Everyday this week for National Library Week, we’re introducing you to the different departments of the New Mexico State Library.
Not at all geeky and anti-social we in Technical Services love to talk about what we do! Please call, please visit, have some chocolate! We won’t make fun of you just because we know the rules better.
We catalog for the collections at the State Library: government documents (NM and US), reference and circulating (the “Dewey” collections), newspapers and more. We catalog all media formats and in all languages. We are up-to-date on all the standards, certainly RDA. We know all the classification schemes –we’ve got your number if you need it; just ask– we classify using Dewey, Library of Congress, SuDocs and our very own NM docs schedule. Over 20,000 items roll out of our bureau each year. Here’s our catalog 🙂
An especially busy line in our factory is the state publications shipping line. State law requires us to ship to NM libraries (plus the Library of Congress) copies of all the new NM docs that we can get our hands on. More agencies are publishing online and we store and distribute copies of digital docs, too: it’s all in our CONTENTdm system. Click here for recent shiplists. Here’s an old Hitchhiker post with the shipping story.
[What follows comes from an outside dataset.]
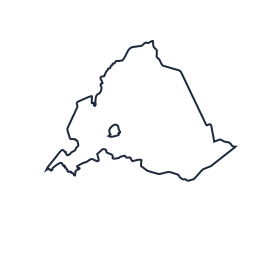 the Department of Tillabéri, rotated 67°
{"feature_id": "NER-4859", "entity_name": "Tillabéri", "entity_type": "Department", "adm_level": 1, "iso_a3": "NER", "parent_name": "Niger", "parent_adm1": "", "projection": "equal_earth", "projection_center": [2.123, 13.809], "detail": "fine", "context": "isolated", "style": "outline", "palette": "slate", "viewbox_px": 256, "rotation_deg": 67, "n_neighbors": 0, "source": "natural_earth", "source_scale": "10m", "svg_char_len": 5653}
<svg xmlns="http://www.w3.org/2000/svg" viewBox="0 0 256 256"><g transform="rotate(67 128 128)"><path d="M150.9,195.3L150.5,196.1L149.6,196.1L149.2,196.2L148.5,196.2L148.2,196.3L147.8,196.6L147.2,197.5L146.9,197.9L146.5,198.0L146.1,197.6L145.8,197.8L145.6,198.1L145.5,198.5L145.4,198.8L145.3,199.2L144.8,200.3L144.4,200.5L143.2,200.1L142.9,200.1L142.5,200.5L142.3,200.7L142.1,200.7L141.8,200.4L141.7,200.4L140.4,200.8L140.2,201.0L139.9,201.4L139.7,201.6L139.3,201.4L139.3,201.1L139.2,201.0L138.8,201.0L138.4,200.9L138.2,201.0L138.0,201.6L137.8,202.1L137.6,202.1L137.4,201.8L137.2,201.7L137.0,201.9L136.7,202.4L136.6,202.5L136.1,202.6L135.3,202.5L134.8,202.6L134.0,203.2L133.7,204.0L133.7,205.1L134.0,207.8L135.2,212.3L135.4,212.7L135.7,213.1L136.1,213.5L136.4,213.8L136.8,213.9L137.0,214.1L137.1,214.7L137.1,215.5L136.8,215.6L136.4,215.4L136.1,215.4L135.8,215.8L135.5,216.5L135.3,216.8L135.0,217.0L134.7,216.9L134.4,217.0L134.2,217.6L134.2,218.1L134.6,219.0L134.7,219.5L132.8,217.4L130.0,212.2L127.5,207.5L124.8,202.6L123.3,199.8L122.6,198.1L122.7,196.7L123.2,196.1L125.3,195.5L125.5,195.4L125.7,194.9L125.9,194.7L126.1,194.8L126.4,195.0L126.6,195.1L128.7,194.8L129.3,194.7L129.5,194.1L129.4,193.1L129.4,192.8L129.6,192.3L129.6,192.1L129.4,191.8L129.0,191.1L128.8,190.7L128.5,190.0L128.3,189.4L128.0,186.5L127.9,185.9L127.7,185.2L127.3,184.7L126.7,184.2L126.3,183.8L125.9,183.3L125.8,183.0L125.6,182.1L124.7,180.6L123.2,180.1L119.8,179.7L119.4,180.0L118.8,180.9L118.4,181.2L118.2,181.1L117.9,181.0L117.6,181.1L117.5,181.3L117.2,181.9L116.6,183.1L116.2,184.1L115.8,184.9L115.2,185.4L114.6,185.5L110.1,185.0L106.4,184.6L105.2,184.2L104.2,183.4L101.8,180.7L99.8,178.5L96.9,175.3L96.0,174.3L93.4,171.3L91.2,169.0L89.2,166.7L88.1,166.0L85.6,165.7L84.6,165.0L84.3,164.2L84.2,163.3L84.2,162.4L84.1,159.4L84.1,154.9L84.1,150.8L84.6,148.9L85.4,149.0L88.2,150.5L90.1,151.2L90.9,151.6L91.1,151.5L91.5,149.9L91.7,149.3L91.9,149.1L92.5,149.3L93.1,150.0L93.8,150.5L94.7,149.9L94.1,148.9L93.5,148.4L92.9,148.2L91.4,148.0L90.8,147.7L86.9,145.4L85.7,144.2L85.1,142.8L84.9,140.6L83.5,138.6L81.5,137.1L79.9,136.4L78.6,136.6L77.9,136.5L77.2,136.1L76.8,135.6L76.8,135.3L76.9,135.1L76.9,134.9L76.9,134.6L76.9,134.2L76.8,133.9L76.4,133.8L71.7,134.0L70.8,133.5L70.3,132.3L70.4,131.6L70.8,130.6L71.0,129.7L70.8,129.3L70.1,128.9L69.7,128.4L69.3,127.7L68.1,126.7L67.6,126.0L67.4,125.8L67.2,125.3L66.9,124.4L66.6,124.0L65.8,123.3L65.6,123.0L65.6,122.5L65.9,121.6L65.9,121.2L65.5,120.6L64.9,120.2L64.3,119.7L64.0,118.8L64.0,118.0L63.6,117.6L63.1,117.3L62.8,116.8L62.8,116.4L63.1,115.6L63.2,115.3L63.0,114.9L62.8,114.6L62.6,114.4L62.4,114.1L61.9,113.2L61.8,112.6L61.9,112.1L62.8,110.3L62.9,109.8L63.1,108.3L63.3,107.9L63.6,107.3L63.6,106.9L63.5,106.6L62.0,103.9L56.9,97.8L56.5,97.3L55.4,94.9L55.2,92.5L57.6,83.7L57.4,82.3L56.4,79.5L56.4,78.1L56.9,77.4L57.3,76.9L57.7,76.2L57.6,75.1L57.4,72.8L57.4,71.6L57.7,71.1L62.4,72.6L63.6,72.6L64.7,72.3L67.0,71.3L68.1,71.2L73.6,73.8L74.1,73.7L75.1,73.4L76.1,72.9L77.1,72.4L82.6,72.1L83.5,71.9L84.4,71.3L87.4,67.7L89.7,64.9L92.5,61.4L94.9,58.5L95.9,57.7L97.1,57.4L99.7,57.2L103.1,57.1L106.6,56.9L110.0,56.8L113.4,56.6L116.8,56.5L120.3,56.3L123.7,56.2L127.1,56.0L130.5,55.9L134.0,55.7L137.4,55.6L140.8,55.4L144.2,55.3L147.6,55.1L151.1,55.0L154.5,54.8L156.2,54.7L156.4,54.1L156.4,52.3L156.5,51.5L156.6,51.0L156.9,50.7L157.4,50.6L158.8,50.5L163.1,51.5L169.7,52.9L173.4,53.8L173.6,53.8L174.2,54.0L174.5,48.5L174.9,47.2L178.0,44.8L180.7,40.8L182.0,39.9L184.9,39.2L186.2,38.2L187.1,36.8L187.2,36.5L187.5,37.2L195.5,66.6L195.3,73.2L195.4,75.3L195.7,76.3L200.8,87.2L200.2,92.9L199.1,94.4L198.2,94.8L197.8,95.0L197.5,95.4L197.1,96.9L196.7,97.5L196.1,98.0L193.4,99.7L193.1,99.7L192.1,99.7L191.6,99.7L191.3,99.9L190.7,100.2L190.2,100.5L185.4,106.0L184.4,107.9L184.2,108.4L184.0,109.1L182.8,116.4L182.5,117.3L181.8,118.5L175.3,126.5L174.1,127.4L168.2,130.8L167.8,130.8L167.3,130.6L163.6,128.6L163.0,128.3L162.5,128.3L162.2,128.8L161.5,130.3L161.1,131.6L160.5,135.6L160.3,136.4L160.1,137.0L159.6,137.2L159.0,137.3L156.5,137.3L156.3,137.4L155.9,137.6L155.7,138.2L154.9,140.5L154.6,141.0L154.1,141.3L153.1,141.5L152.3,141.8L152.2,142.1L152.1,142.3L152.0,143.3L151.8,144.4L151.6,145.4L151.5,146.0L151.6,146.5L151.9,147.4L152.0,147.6L152.0,147.9L151.6,150.1L151.1,152.1L150.4,153.4L150.2,153.7L150.0,153.9L149.7,153.9L149.2,153.7L148.7,153.3L148.6,153.2L147.7,153.1L147.2,153.1L146.0,153.4L142.9,156.6L142.8,156.8L142.4,156.9L142.0,157.1L141.8,157.1L141.4,157.2L140.9,157.1L140.1,156.8L139.9,156.8L139.7,156.8L139.4,156.9L138.9,157.3L138.6,157.6L138.1,158.3L137.9,158.8L137.7,159.1L137.7,159.4L137.7,159.7L137.7,160.0L139.9,166.5L140.0,166.5L145.6,167.3L146.2,167.5L146.6,167.9L146.7,168.7L146.7,169.1L146.6,169.3L146.0,169.8L144.7,171.2L144.6,171.3L143.8,171.9L143.2,172.4L142.7,173.0L142.5,173.3L142.4,173.7L142.3,173.9L142.2,174.5L142.3,175.1L142.3,175.7L142.9,178.8L143.0,179.3L143.0,180.0L142.9,180.9L142.7,182.0L142.7,183.2L142.9,186.5L143.0,187.4L143.2,188.0L143.2,189.3L143.3,189.8L144.7,189.8L144.8,189.9L144.9,190.0L145.2,190.0L145.3,189.6L145.3,189.3L145.4,189.0L145.6,188.6L145.7,188.4L146.1,188.3L146.4,188.4L146.6,188.9L146.7,189.6L146.7,190.8L146.9,192.1L147.3,193.2L148.1,193.7L148.8,193.9L150.1,194.9L150.9,195.3ZM125.1,137.0L123.3,136.5L122.0,136.5L120.7,137.2L119.9,138.4L119.8,139.5L119.9,141.2L120.5,143.0L121.3,144.5L122.4,145.9L123.6,146.5L124.9,146.7L126.1,146.9L127.2,146.7L127.4,147.4L127.6,148.2L127.8,149.0L128.6,148.2L129.2,147.7L129.9,145.8L130.3,143.7L130.6,141.8L130.7,140.3L130.6,139.1L130.0,138.6L129.2,138.9L128.8,138.4L128.9,136.9L128.6,136.8L126.9,136.9L125.1,137.0Z" fill="none" stroke="#1e293b" stroke-width="2"/></g></svg>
Bureau challenge: Making you all aware of the need to follow standards and to $$upport their implementation. The standards are changing more quickly, responding better to a world where searchers are simply banging on Google. For example, MARC is transitioning to BIBFRAME so that our users will discover library holdings info in their Bing or Google results.
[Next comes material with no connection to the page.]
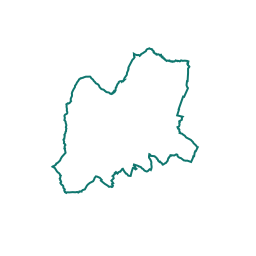 Slatioara, Vâlcea, Romania (Equal Earth projection), rotated 134°
{"feature_id": "2599482B39717534471231", "entity_name": "Slatioara", "entity_type": "district", "adm_level": 2, "iso_a3": "ROU", "parent_name": "Romania", "parent_adm1": "Vâlcea", "projection": "equal_earth", "projection_center": [23.883, 45.127], "detail": "fine", "context": "isolated", "style": "outline", "palette": "teal", "viewbox_px": 256, "rotation_deg": 134, "n_neighbors": 0, "source": "geoboundaries", "source_scale": "gbopen_adm2", "svg_char_len": 5814}
<svg xmlns="http://www.w3.org/2000/svg" viewBox="0 0 256 256"><g transform="rotate(134 128 128)"><path d="M123.8,195.8L124.8,196.2L125.2,196.7L126.2,196.7L127.1,197.0L128.1,196.6L130.7,196.3L132.4,195.7L134.5,195.4L135.4,194.6L138.1,194.0L140.9,193.1L142.3,192.3L143.0,191.3L144.0,190.5L146.6,189.6L148.0,188.3L148.2,187.6L150.7,187.4L151.8,187.8L151.9,188.4L153.8,188.8L154.4,187.8L155.5,186.9L156.6,185.3L158.1,184.0L158.7,182.7L159.6,182.0L160.2,181.9L162.1,182.5L163.2,182.3L163.6,182.0L164.5,180.5L166.5,179.2L166.4,178.8L166.8,177.3L167.8,176.1L168.3,175.0L169.1,174.0L170.6,173.3L170.9,172.8L170.9,172.6L171.2,171.9L172.1,171.5L173.4,170.3L174.1,170.3L175.4,169.4L177.2,169.0L177.5,168.1L177.8,168.0L178.4,167.5L180.1,166.3L180.5,166.5L181.3,166.3L182.1,164.5L183.5,163.5L183.4,162.1L183.7,161.2L184.3,161.2L185.7,160.5L186.0,160.1L186.4,159.2L186.5,159.2L186.5,159.6L186.9,159.6L187.5,158.1L189.2,155.7L194.6,155.5L196.8,155.0L198.5,154.3L199.5,154.3L201.9,154.4L203.4,154.9L203.6,154.6L204.8,154.4L207.1,155.0L208.0,155.5L208.3,155.5L207.6,152.9L208.6,148.9L208.6,147.2L208.4,146.2L208.6,144.9L209.1,144.2L208.9,143.3L209.7,143.0L210.7,142.3L211.9,141.9L211.9,141.3L212.2,140.8L212.6,140.5L212.6,140.0L212.7,139.6L213.2,138.6L214.5,138.5L214.9,136.7L214.9,136.3L214.6,135.7L214.7,134.4L215.1,133.8L215.9,133.0L216.1,131.9L216.0,131.1L216.2,130.7L217.1,130.6L217.5,130.0L217.5,129.1L217.9,128.8L217.6,127.3L216.7,127.3L215.0,125.4L212.6,123.3L210.8,121.2L209.3,120.1L209.0,118.9L208.7,118.8L208.4,118.9L207.9,118.7L207.4,118.9L206.8,118.3L206.4,117.6L206.1,117.6L205.9,117.3L205.5,117.6L204.2,117.5L202.1,116.4L198.1,117.5L196.6,117.6L194.0,117.3L190.5,116.1L188.6,116.6L187.2,117.3L185.1,117.5L184.4,116.4L183.4,113.7L183.6,110.9L184.7,110.9L184.7,110.7L184.3,106.0L183.5,102.3L183.6,101.0L183.4,100.7L182.7,100.3L181.8,99.4L181.7,98.5L181.9,97.9L181.3,98.5L180.0,98.7L179.9,99.1L179.7,100.1L179.4,100.6L178.0,100.2L177.7,101.4L177.6,102.8L177.4,103.4L174.2,103.3L172.9,105.2L173.1,105.7L169.9,105.5L169.7,106.2L168.1,106.1L168.2,104.6L167.6,104.4L167.8,103.9L166.1,104.0L164.9,103.5L164.7,103.2L163.7,103.5L163.3,103.3L161.5,103.7L160.9,103.4L161.1,102.6L161.4,102.0L162.0,99.6L161.9,99.0L162.3,98.0L162.2,97.7L161.9,97.4L161.8,96.5L162.1,94.7L161.1,93.3L160.6,92.8L157.1,94.9L153.4,96.7L153.0,96.4L152.7,95.9L152.5,93.8L151.5,93.6L151.5,94.5L151.7,95.9L150.1,96.5L150.9,97.8L150.1,98.3L148.5,95.0L148.0,93.7L148.1,93.3L147.8,93.0L147.2,91.7L147.2,91.0L147.4,89.9L147.1,89.2L147.0,88.3L147.2,86.9L147.1,86.3L146.5,84.7L146.2,84.2L145.1,83.8L142.6,83.8L142.3,83.3L142.3,82.4L141.7,82.6L140.0,83.6L139.0,84.6L137.8,86.3L137.0,86.8L136.2,87.7L135.3,89.7L135.0,90.9L134.9,91.7L134.6,92.4L133.7,93.3L132.0,94.5L131.8,94.0L131.8,93.4L132.2,92.2L130.2,89.8L129.8,89.1L129.9,88.5L129.6,86.8L129.7,86.5L130.1,86.0L129.9,85.0L129.9,84.7L130.5,83.8L130.6,83.4L130.4,82.6L129.8,81.6L129.9,81.3L130.4,81.2L130.0,80.4L129.8,79.4L130.3,77.6L130.1,77.4L127.7,76.8L127.4,76.8L126.6,76.4L125.1,76.7L124.6,76.6L123.9,76.8L122.0,77.9L121.4,77.8L121.1,78.1L120.4,78.0L120.2,78.2L118.8,78.3L118.3,77.9L117.9,78.4L115.6,75.6L113.5,75.0L113.2,74.6L113.0,73.9L113.7,73.0L113.9,71.7L113.6,70.3L112.9,69.0L112.5,65.3L111.8,64.4L111.5,63.8L110.3,62.7L108.6,59.0L104.7,60.4L102.9,61.4L102.4,60.8L99.3,63.0L97.9,63.5L97.6,63.1L93.4,64.5L93.7,65.0L93.3,67.1L93.4,70.3L93.0,71.5L92.9,74.5L94.4,79.6L94.1,81.9L94.5,83.8L94.5,85.0L95.3,86.5L95.7,87.4L94.9,87.7L94.8,88.6L94.2,89.4L93.4,90.0L93.3,90.7L93.7,91.5L93.0,93.0L91.7,92.4L90.9,92.6L89.6,93.4L89.1,94.3L88.0,94.7L88.1,95.1L87.8,95.3L87.6,95.8L84.7,95.0L83.9,95.6L83.3,96.4L81.9,96.5L84.8,101.4L79.2,104.2L79.3,104.6L67.1,110.2L66.6,109.3L57.8,112.5L57.5,112.9L57.4,114.0L56.5,115.7L53.3,118.1L52.9,117.7L46.7,123.0L43.5,126.1L41.3,126.4L41.1,126.9L41.2,128.5L40.7,129.0L40.8,129.6L40.5,129.9L39.9,129.6L39.7,129.8L39.6,130.4L38.7,130.4L38.1,130.8L38.8,132.3L39.1,132.5L40.0,133.8L41.7,135.3L42.5,136.8L42.9,136.9L43.6,136.8L44.3,137.3L44.4,137.8L44.7,138.3L45.1,138.8L45.4,138.8L45.5,139.3L46.0,139.7L46.2,140.6L47.9,140.8L48.4,141.3L48.5,141.6L48.8,141.8L48.9,142.0L49.3,141.9L49.4,142.4L49.7,142.6L49.8,143.0L50.1,143.0L50.2,143.3L50.7,143.8L50.8,144.2L50.6,144.6L51.1,145.0L50.9,145.3L51.9,146.0L52.2,146.6L53.0,146.9L52.9,147.9L53.2,148.5L52.9,149.2L52.9,149.7L53.2,150.0L53.3,150.7L53.0,150.9L53.2,151.2L53.3,151.8L53.3,152.3L53.0,152.5L53.3,152.7L53.0,153.0L53.3,153.4L53.0,153.6L53.2,153.9L53.2,154.2L52.6,154.9L53.2,155.1L53.1,155.5L53.6,155.6L53.5,156.0L53.7,156.9L54.0,157.5L54.6,157.7L54.9,158.1L55.2,158.3L55.1,158.6L55.4,158.7L55.2,159.5L55.4,159.7L55.6,160.2L55.8,161.3L55.6,161.5L55.7,161.8L55.5,162.0L55.6,162.3L55.2,162.5L55.2,162.8L54.9,163.1L55.1,164.6L54.7,165.1L54.9,165.5L54.8,165.8L55.7,167.0L55.8,167.9L58.1,169.0L59.1,169.0L60.4,168.5L62.2,169.0L63.2,169.1L65.8,169.9L66.8,169.6L68.0,169.7L67.9,170.7L68.4,171.4L69.1,171.9L69.5,172.5L70.1,173.6L70.5,175.3L71.1,174.6L71.8,174.0L72.2,173.3L72.4,172.5L72.6,172.4L74.3,172.1L75.8,172.2L83.6,169.9L84.5,169.5L85.0,168.7L85.6,168.7L86.1,168.1L88.9,167.1L90.6,165.8L94.4,165.2L95.3,164.9L95.7,164.5L97.1,164.3L96.6,164.0L97.9,164.0L98.1,164.4L98.7,164.5L98.4,164.8L99.8,166.1L100.8,166.5L101.6,166.5L102.3,166.0L104.0,166.0L105.2,165.4L106.1,165.2L106.7,164.7L107.5,164.8L108.4,164.0L109.2,163.6L109.5,163.1L110.3,162.9L111.3,162.7L111.2,163.7L113.3,163.4L113.3,163.0L114.0,163.0L114.5,163.4L114.9,163.4L115.0,163.7L114.9,163.9L115.4,164.1L115.7,164.6L115.6,165.6L115.8,166.5L117.2,168.5L117.2,169.9L117.4,170.4L117.3,171.3L117.4,172.2L118.3,173.8L118.5,174.5L118.3,177.0L117.7,178.2L117.5,179.0L117.5,180.1L118.2,182.3L117.9,183.5L117.9,185.5L117.5,186.7L117.7,189.0L117.4,190.1L117.3,190.8L117.7,191.3L120.4,194.0L122.7,195.2L123.3,195.3L123.8,195.8Z" fill="none" stroke="#0f766e" stroke-width="2"/></g></svg>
Your turn: please contact us for any cataloging or digitization need. We’d love to give advice and to give you MARC records, too.
Staff trivia!! We are four librarians and one technician. Guess which cataloger went to Simmons, who went to Emporia, who went to Indiana, who went to Emory? Guess whose family has been in Northern New Mexico for generations? Who’s the Canadian, who’s from the Pacific Northwest, who’s that Hoosier, who’s that slow-talker from Tennessee?